Что ты можешь понять, смешно подумать, ну что ты можешь. Почему люди не кричат, не разбегаются, не мечутся в исступлении, хотя их пятьдесят, а тех десять, почему не перемигнутся и по пятеро на одного, дружно, разом не кидаются, хватая за ноги, тыча пальцами в глаза, удачно ребром по шее, а потом, потеряв всего пять-шесть человек, с десятью автоматами, с пистолетами, переодевшись в немецкую форму, не идут туда, к светлоголовому лесу, где в землянке на полянке свои — бородатые, вольные слушают свое радио и обсуждают завтрашние налеты, может быть, на случайную машину, которую подметили в недальней деревушке, или на склад с продовольствием, а может, на самого фюрера, откуда ты знаешь, и ты будешь с ними — живой и вооруженный, черта с два тебя возьмут вторично, как сейчас, во сне, нелепо, как слепого кутенка.
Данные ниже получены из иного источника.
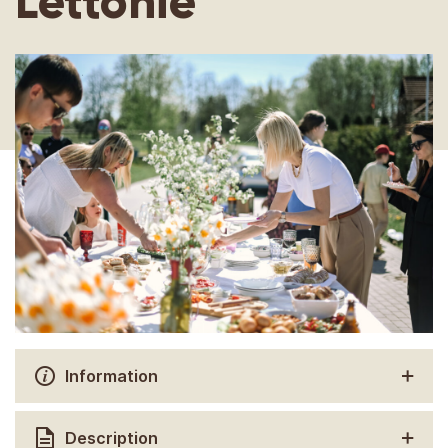
Lettonie
Information
Description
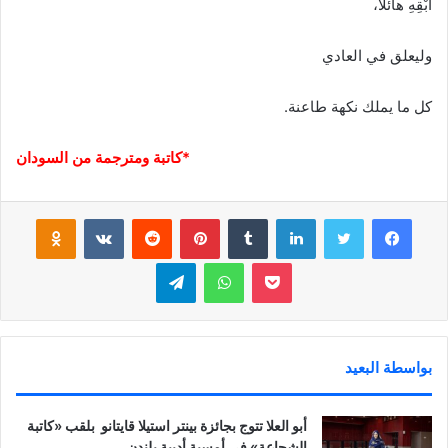
أَبْقِهِ هائلًا،
وليعلق في العادي
كل ما يملك نكهة طاعنة.
*كاتبة ومترجمة من السودان
فيسبوك
تويتر
لينكدإن
‏Tumblr
بينتيريست
‏Reddit
‏VKontakte
Odnoklassniki
بوكيت
واتساب
تيلقرام
بواسطة البعيد
أبو العلا تتوج بجائزة بينتر استيلا قايتانو بلقب «كاتبة
الشجاعة» في أمسية أدبية بلندن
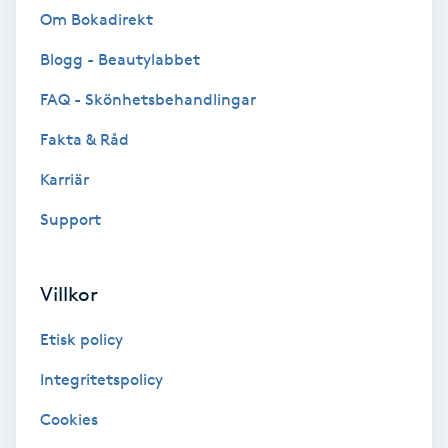
Terapi
Om Bokadirekt
Thaimassage
Blogg - Beautylabbet
FAQ - Skönhetsbehandlingar
Toning
Fakta & Råd
Torr hårbotten
Karriär
Support
Torrborstning
Triggerpunktsmassage
Villkor
Trådning
Etisk policy
Integritetspolicy
Träning
Cookies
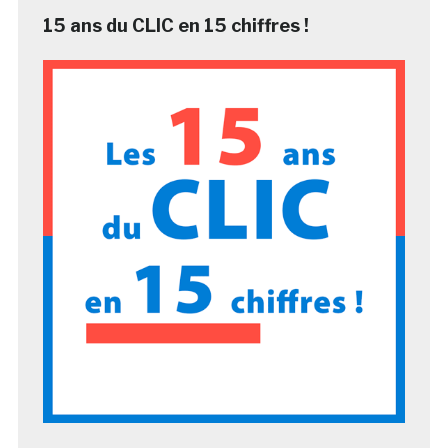
15 ans du CLIC en 15 chiffres !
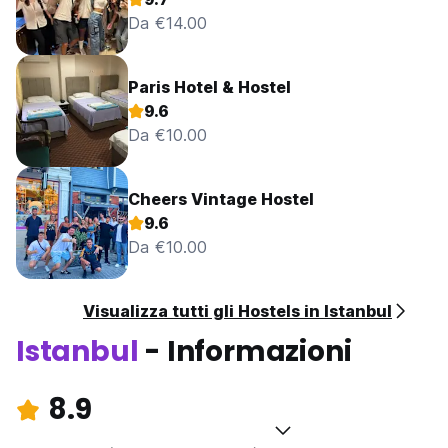
Da €14.00
Paris Hotel & Hostel
9.6
Da €10.00
Cheers Vintage Hostel
9.6
Da €10.00
Visualizza tutti gli Hostels in Istanbul
Istanbul
- Informazioni
8.9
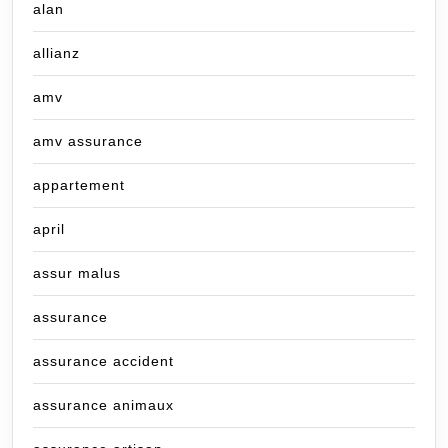
alan
allianz
amv
amv assurance
appartement
april
assur malus
assurance
assurance accident
assurance animaux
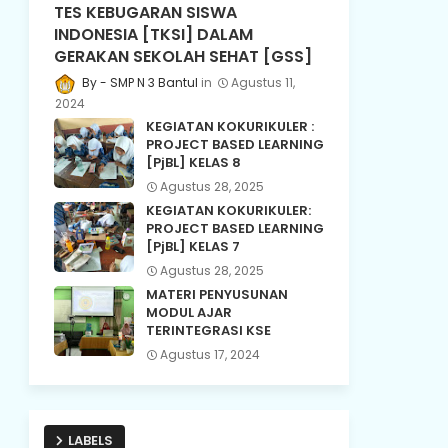
TES KEBUGARAN SISWA
INDONESIA [TKSI] DALAM
GERAKAN SEKOLAH SEHAT [GSS]
SMP N 3 Bantul
Agustus 11,
2024
KEGIATAN KOKURIKULER :
PROJECT BASED LEARNING
[PjBL] KELAS 8
Agustus 28, 2025
KEGIATAN KOKURIKULER:
PROJECT BASED LEARNING
[PjBL] KELAS 7
Agustus 28, 2025
MATERI PENYUSUNAN
MODUL AJAR
TERINTEGRASI KSE
Agustus 17, 2024
LABELS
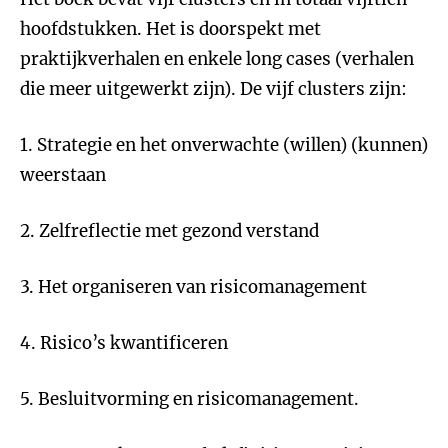
hoofdstukken. Het is doorspekt met
praktijkverhalen en enkele long cases (verhalen
die meer uitgewerkt zijn). De vijf clusters zijn:
1. Strategie en het onverwachte (willen) (kunnen)
weerstaan
2. Zelfreflectie met gezond verstand
3. Het organiseren van risicomanagement
4. Risico’s kwantificeren
5. Besluitvorming en risicomanagement.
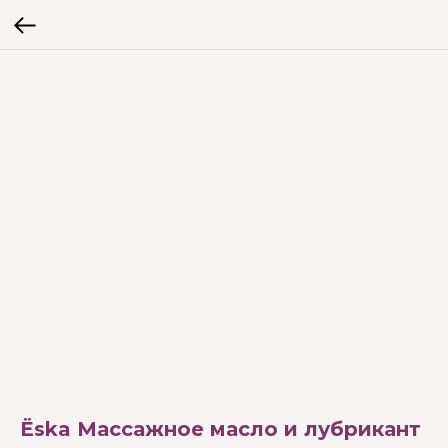
Ёska Массажное масло и лубрикант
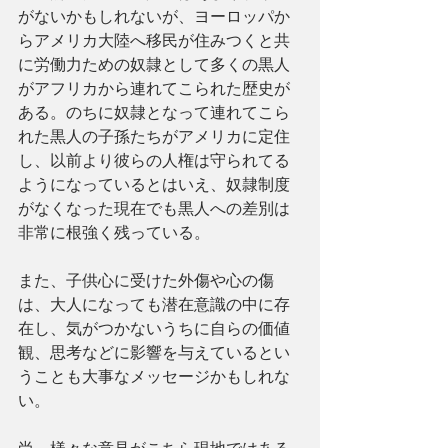
がないかもしれないが、ヨーロッパか
らアメリカ大陸へ移民が住みつくと共
に労働力ための奴隷として多くの黒人
がアフリカから連れてこられた歴史が
ある。のちに奴隷となって連れてこら
れた黒人の子孫たちがアメリカに定住
し、以前より彼らの人権は守られてる
ようになっているとはいえ、奴隷制度
がなくなった現在でも黒人への差別は
非常に根強く残っている。
また、子供心に受けた外傷や心の傷
は、大人になっても潜在意識の中に存
在し、気がつかないうちに自らの価値
観、思考などに影響を与えているとい
うことも大事なメッセージかもしれな
い。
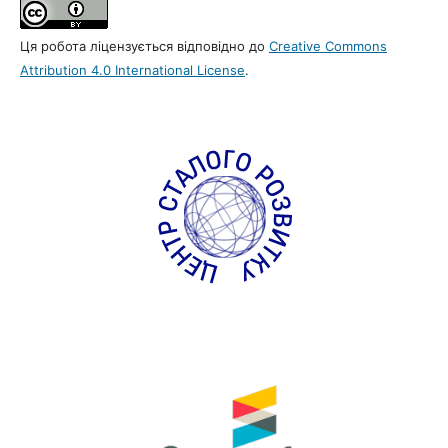
Ця робота ліцензується відповідно до
Creative Commons
Attribution 4.0 International License
.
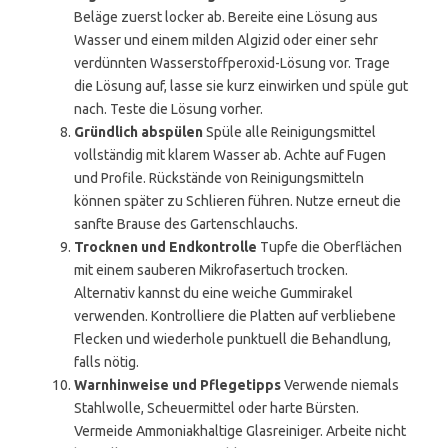
Beläge zuerst locker ab. Bereite eine Lösung aus
Wasser und einem milden Algizid oder einer sehr
verdünnten Wasserstoffperoxid-Lösung vor. Trage
die Lösung auf, lasse sie kurz einwirken und spüle gut
nach. Teste die Lösung vorher.
Gründlich abspülen
Spüle alle Reinigungsmittel
vollständig mit klarem Wasser ab. Achte auf Fugen
und Profile. Rückstände von Reinigungsmitteln
können später zu Schlieren führen. Nutze erneut die
sanfte Brause des Gartenschlauchs.
Trocknen und Endkontrolle
Tupfe die Oberflächen
mit einem sauberen Mikrofasertuch trocken.
Alternativ kannst du eine weiche Gummirakel
verwenden. Kontrolliere die Platten auf verbliebene
Flecken und wiederhole punktuell die Behandlung,
falls nötig.
Warnhinweise und Pflegetipps
Verwende niemals
Stahlwolle, Scheuermittel oder harte Bürsten.
Vermeide Ammoniakhaltige Glasreiniger. Arbeite nicht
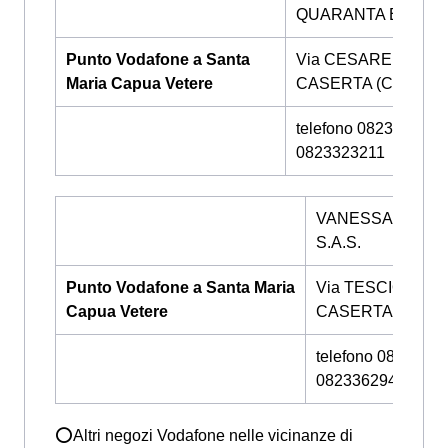
QUARANTA ELVIRA
Punto Vodafone a Santa
Via CESARE BATTIS
Maria Capua Vetere
CASERTA (CE)
telefono 0823/323211
0823323211
VANESSA SOUN
S.A.S.
Punto Vodafone a Santa Maria
Via TESCIONE 11
Capua Vetere
CASERTA (CE)
telefono 0823/305
0823362949
⭕Altri negozi Vodafone nelle vicinanze di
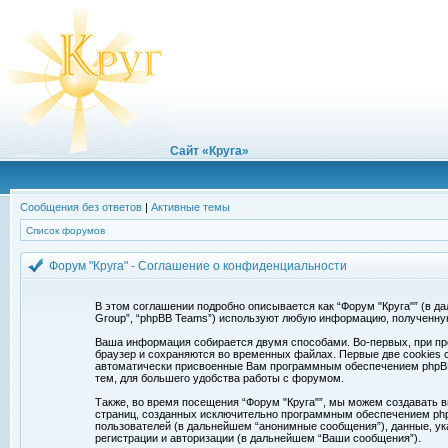
Сайт «Круга»
Сообщения без ответов
|
Активные темы
Список форумов
Форум "Круга" - Соглашение о конфиденциальности
В этом соглашении подробно описывается как “Форум "Круга"” (в дальн
Group”, “phpBB Teams”) используют любую информацию, полученну
Ваша информация собирается двумя способами. Во-первых, при про
браузер и сохраняются во временных файлах. Первые две cookies с
автоматически присвоенные Вам программным обеспечением phpBB. 
тем, для большего удобства работы с форумом.
Также, во время посещения “Форум "Круга"”, мы можем создавать в
страниц, созданных исключительно программным обеспечением ph
пользователей (в дальнейшем “анонимные сообщения”), данные, ук
регистрации и авторизации (в дальнейшем “Ваши сообщения”).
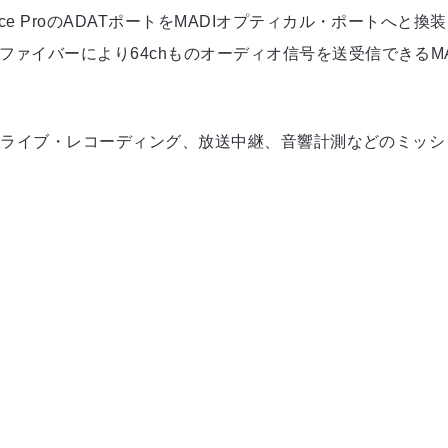
ce ProのADATポートをMADIオプティカル・ポートへと
ファイバーにより64chものオーディオ信号を送受信できるM
まらず、ライブ・レコーディング、放送中継、音響計測などのミ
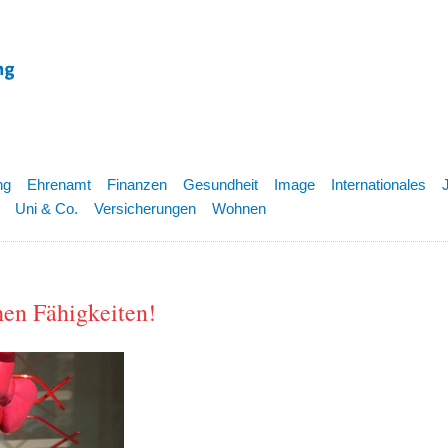
ng
Ehrenamt
Finanzen
Gesundheit
Image
Internationales
Uni & Co.
Versicherungen
Wohnen
hen Fähigkeiten!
Но люди идут покорно под конвоем, придерживающим автоматы, чтобы не болтались, идут под невеселым русским небом, затянутым высокой одноцветной тучей, бесплодной серой пеленой, даже капли дождя от нее не дождешься, идут к недлинной канаве, чтобы их убили там и забросали рыхлой черной землей. Почему? Почему оборвались связи между глазами и душами и каждый влез в скорлупу своего страха, неверия, что это — на самом деле, почему каждый боится вырваться из судьбы, по собственной воле ее изменить, быть убитым не там, через двести шагов у канавы, вырытой накануне, убитым наверняка, а здесь, вот сию секунду, даже не обязательно, но по воле своей, а не этого в желтых крагах с козырьком вместо лба?

Что ты можешь понять?

За затылком у тебя канава, и мысль твоя ослепительно прекрасно доигрывает детскую игру, в воображении выкручиваясь из всего этого. Офицер крикнет — ты помнишь это немецкое слово? Спасибо, школьная память, — и перед последней буквой, перед этим рявкающим «р-р-р», ты левое плечо вперед, набок, резко, сгибаясь пополам, полетишь в канаву, и пули твои пролетят над тобой, но только ты один будешь знать об этом, а в яме — к стенке, к ближней стенке, теснее к ней, чтобы только ноги других лежали на тебе; и когда перестанут падать, и сверху посыплется черная рыхлая земля, ты не пошелохнешься, лицом вниз, пока не станет тебе тяжело, а потом медленно, еле заметно ты начнешь становиться на четвереньки, голову вниз, под руками ноги убитых, выбирайся из них, но не спеши, потихоньку, потихоньку, хорошо, что ты у края, у края меньше насыпают земли, а руки до локтя, лоб и колени держат ее груз, это не так тяжело, и ты тихо дышишь оставшимся для тебя воздухом. Сыграй в эту прекрасную игру, это все, что тебе осталось сейчас, раз ты не сумел ни с кем перемигнуться, раз ты уже под дулом, а офицер чуть в стороне, и сейчас он закричит, как полагается, потому что он не может делать это как попало, у него дисциплина, привычка, традиции, солдаты, и все он сделает, как положено по правилам его игры, а ты считай секунды, все увидь и услышь, как есть, иначе не придется тебе на прощание удачно сыграть в эту яркую игру.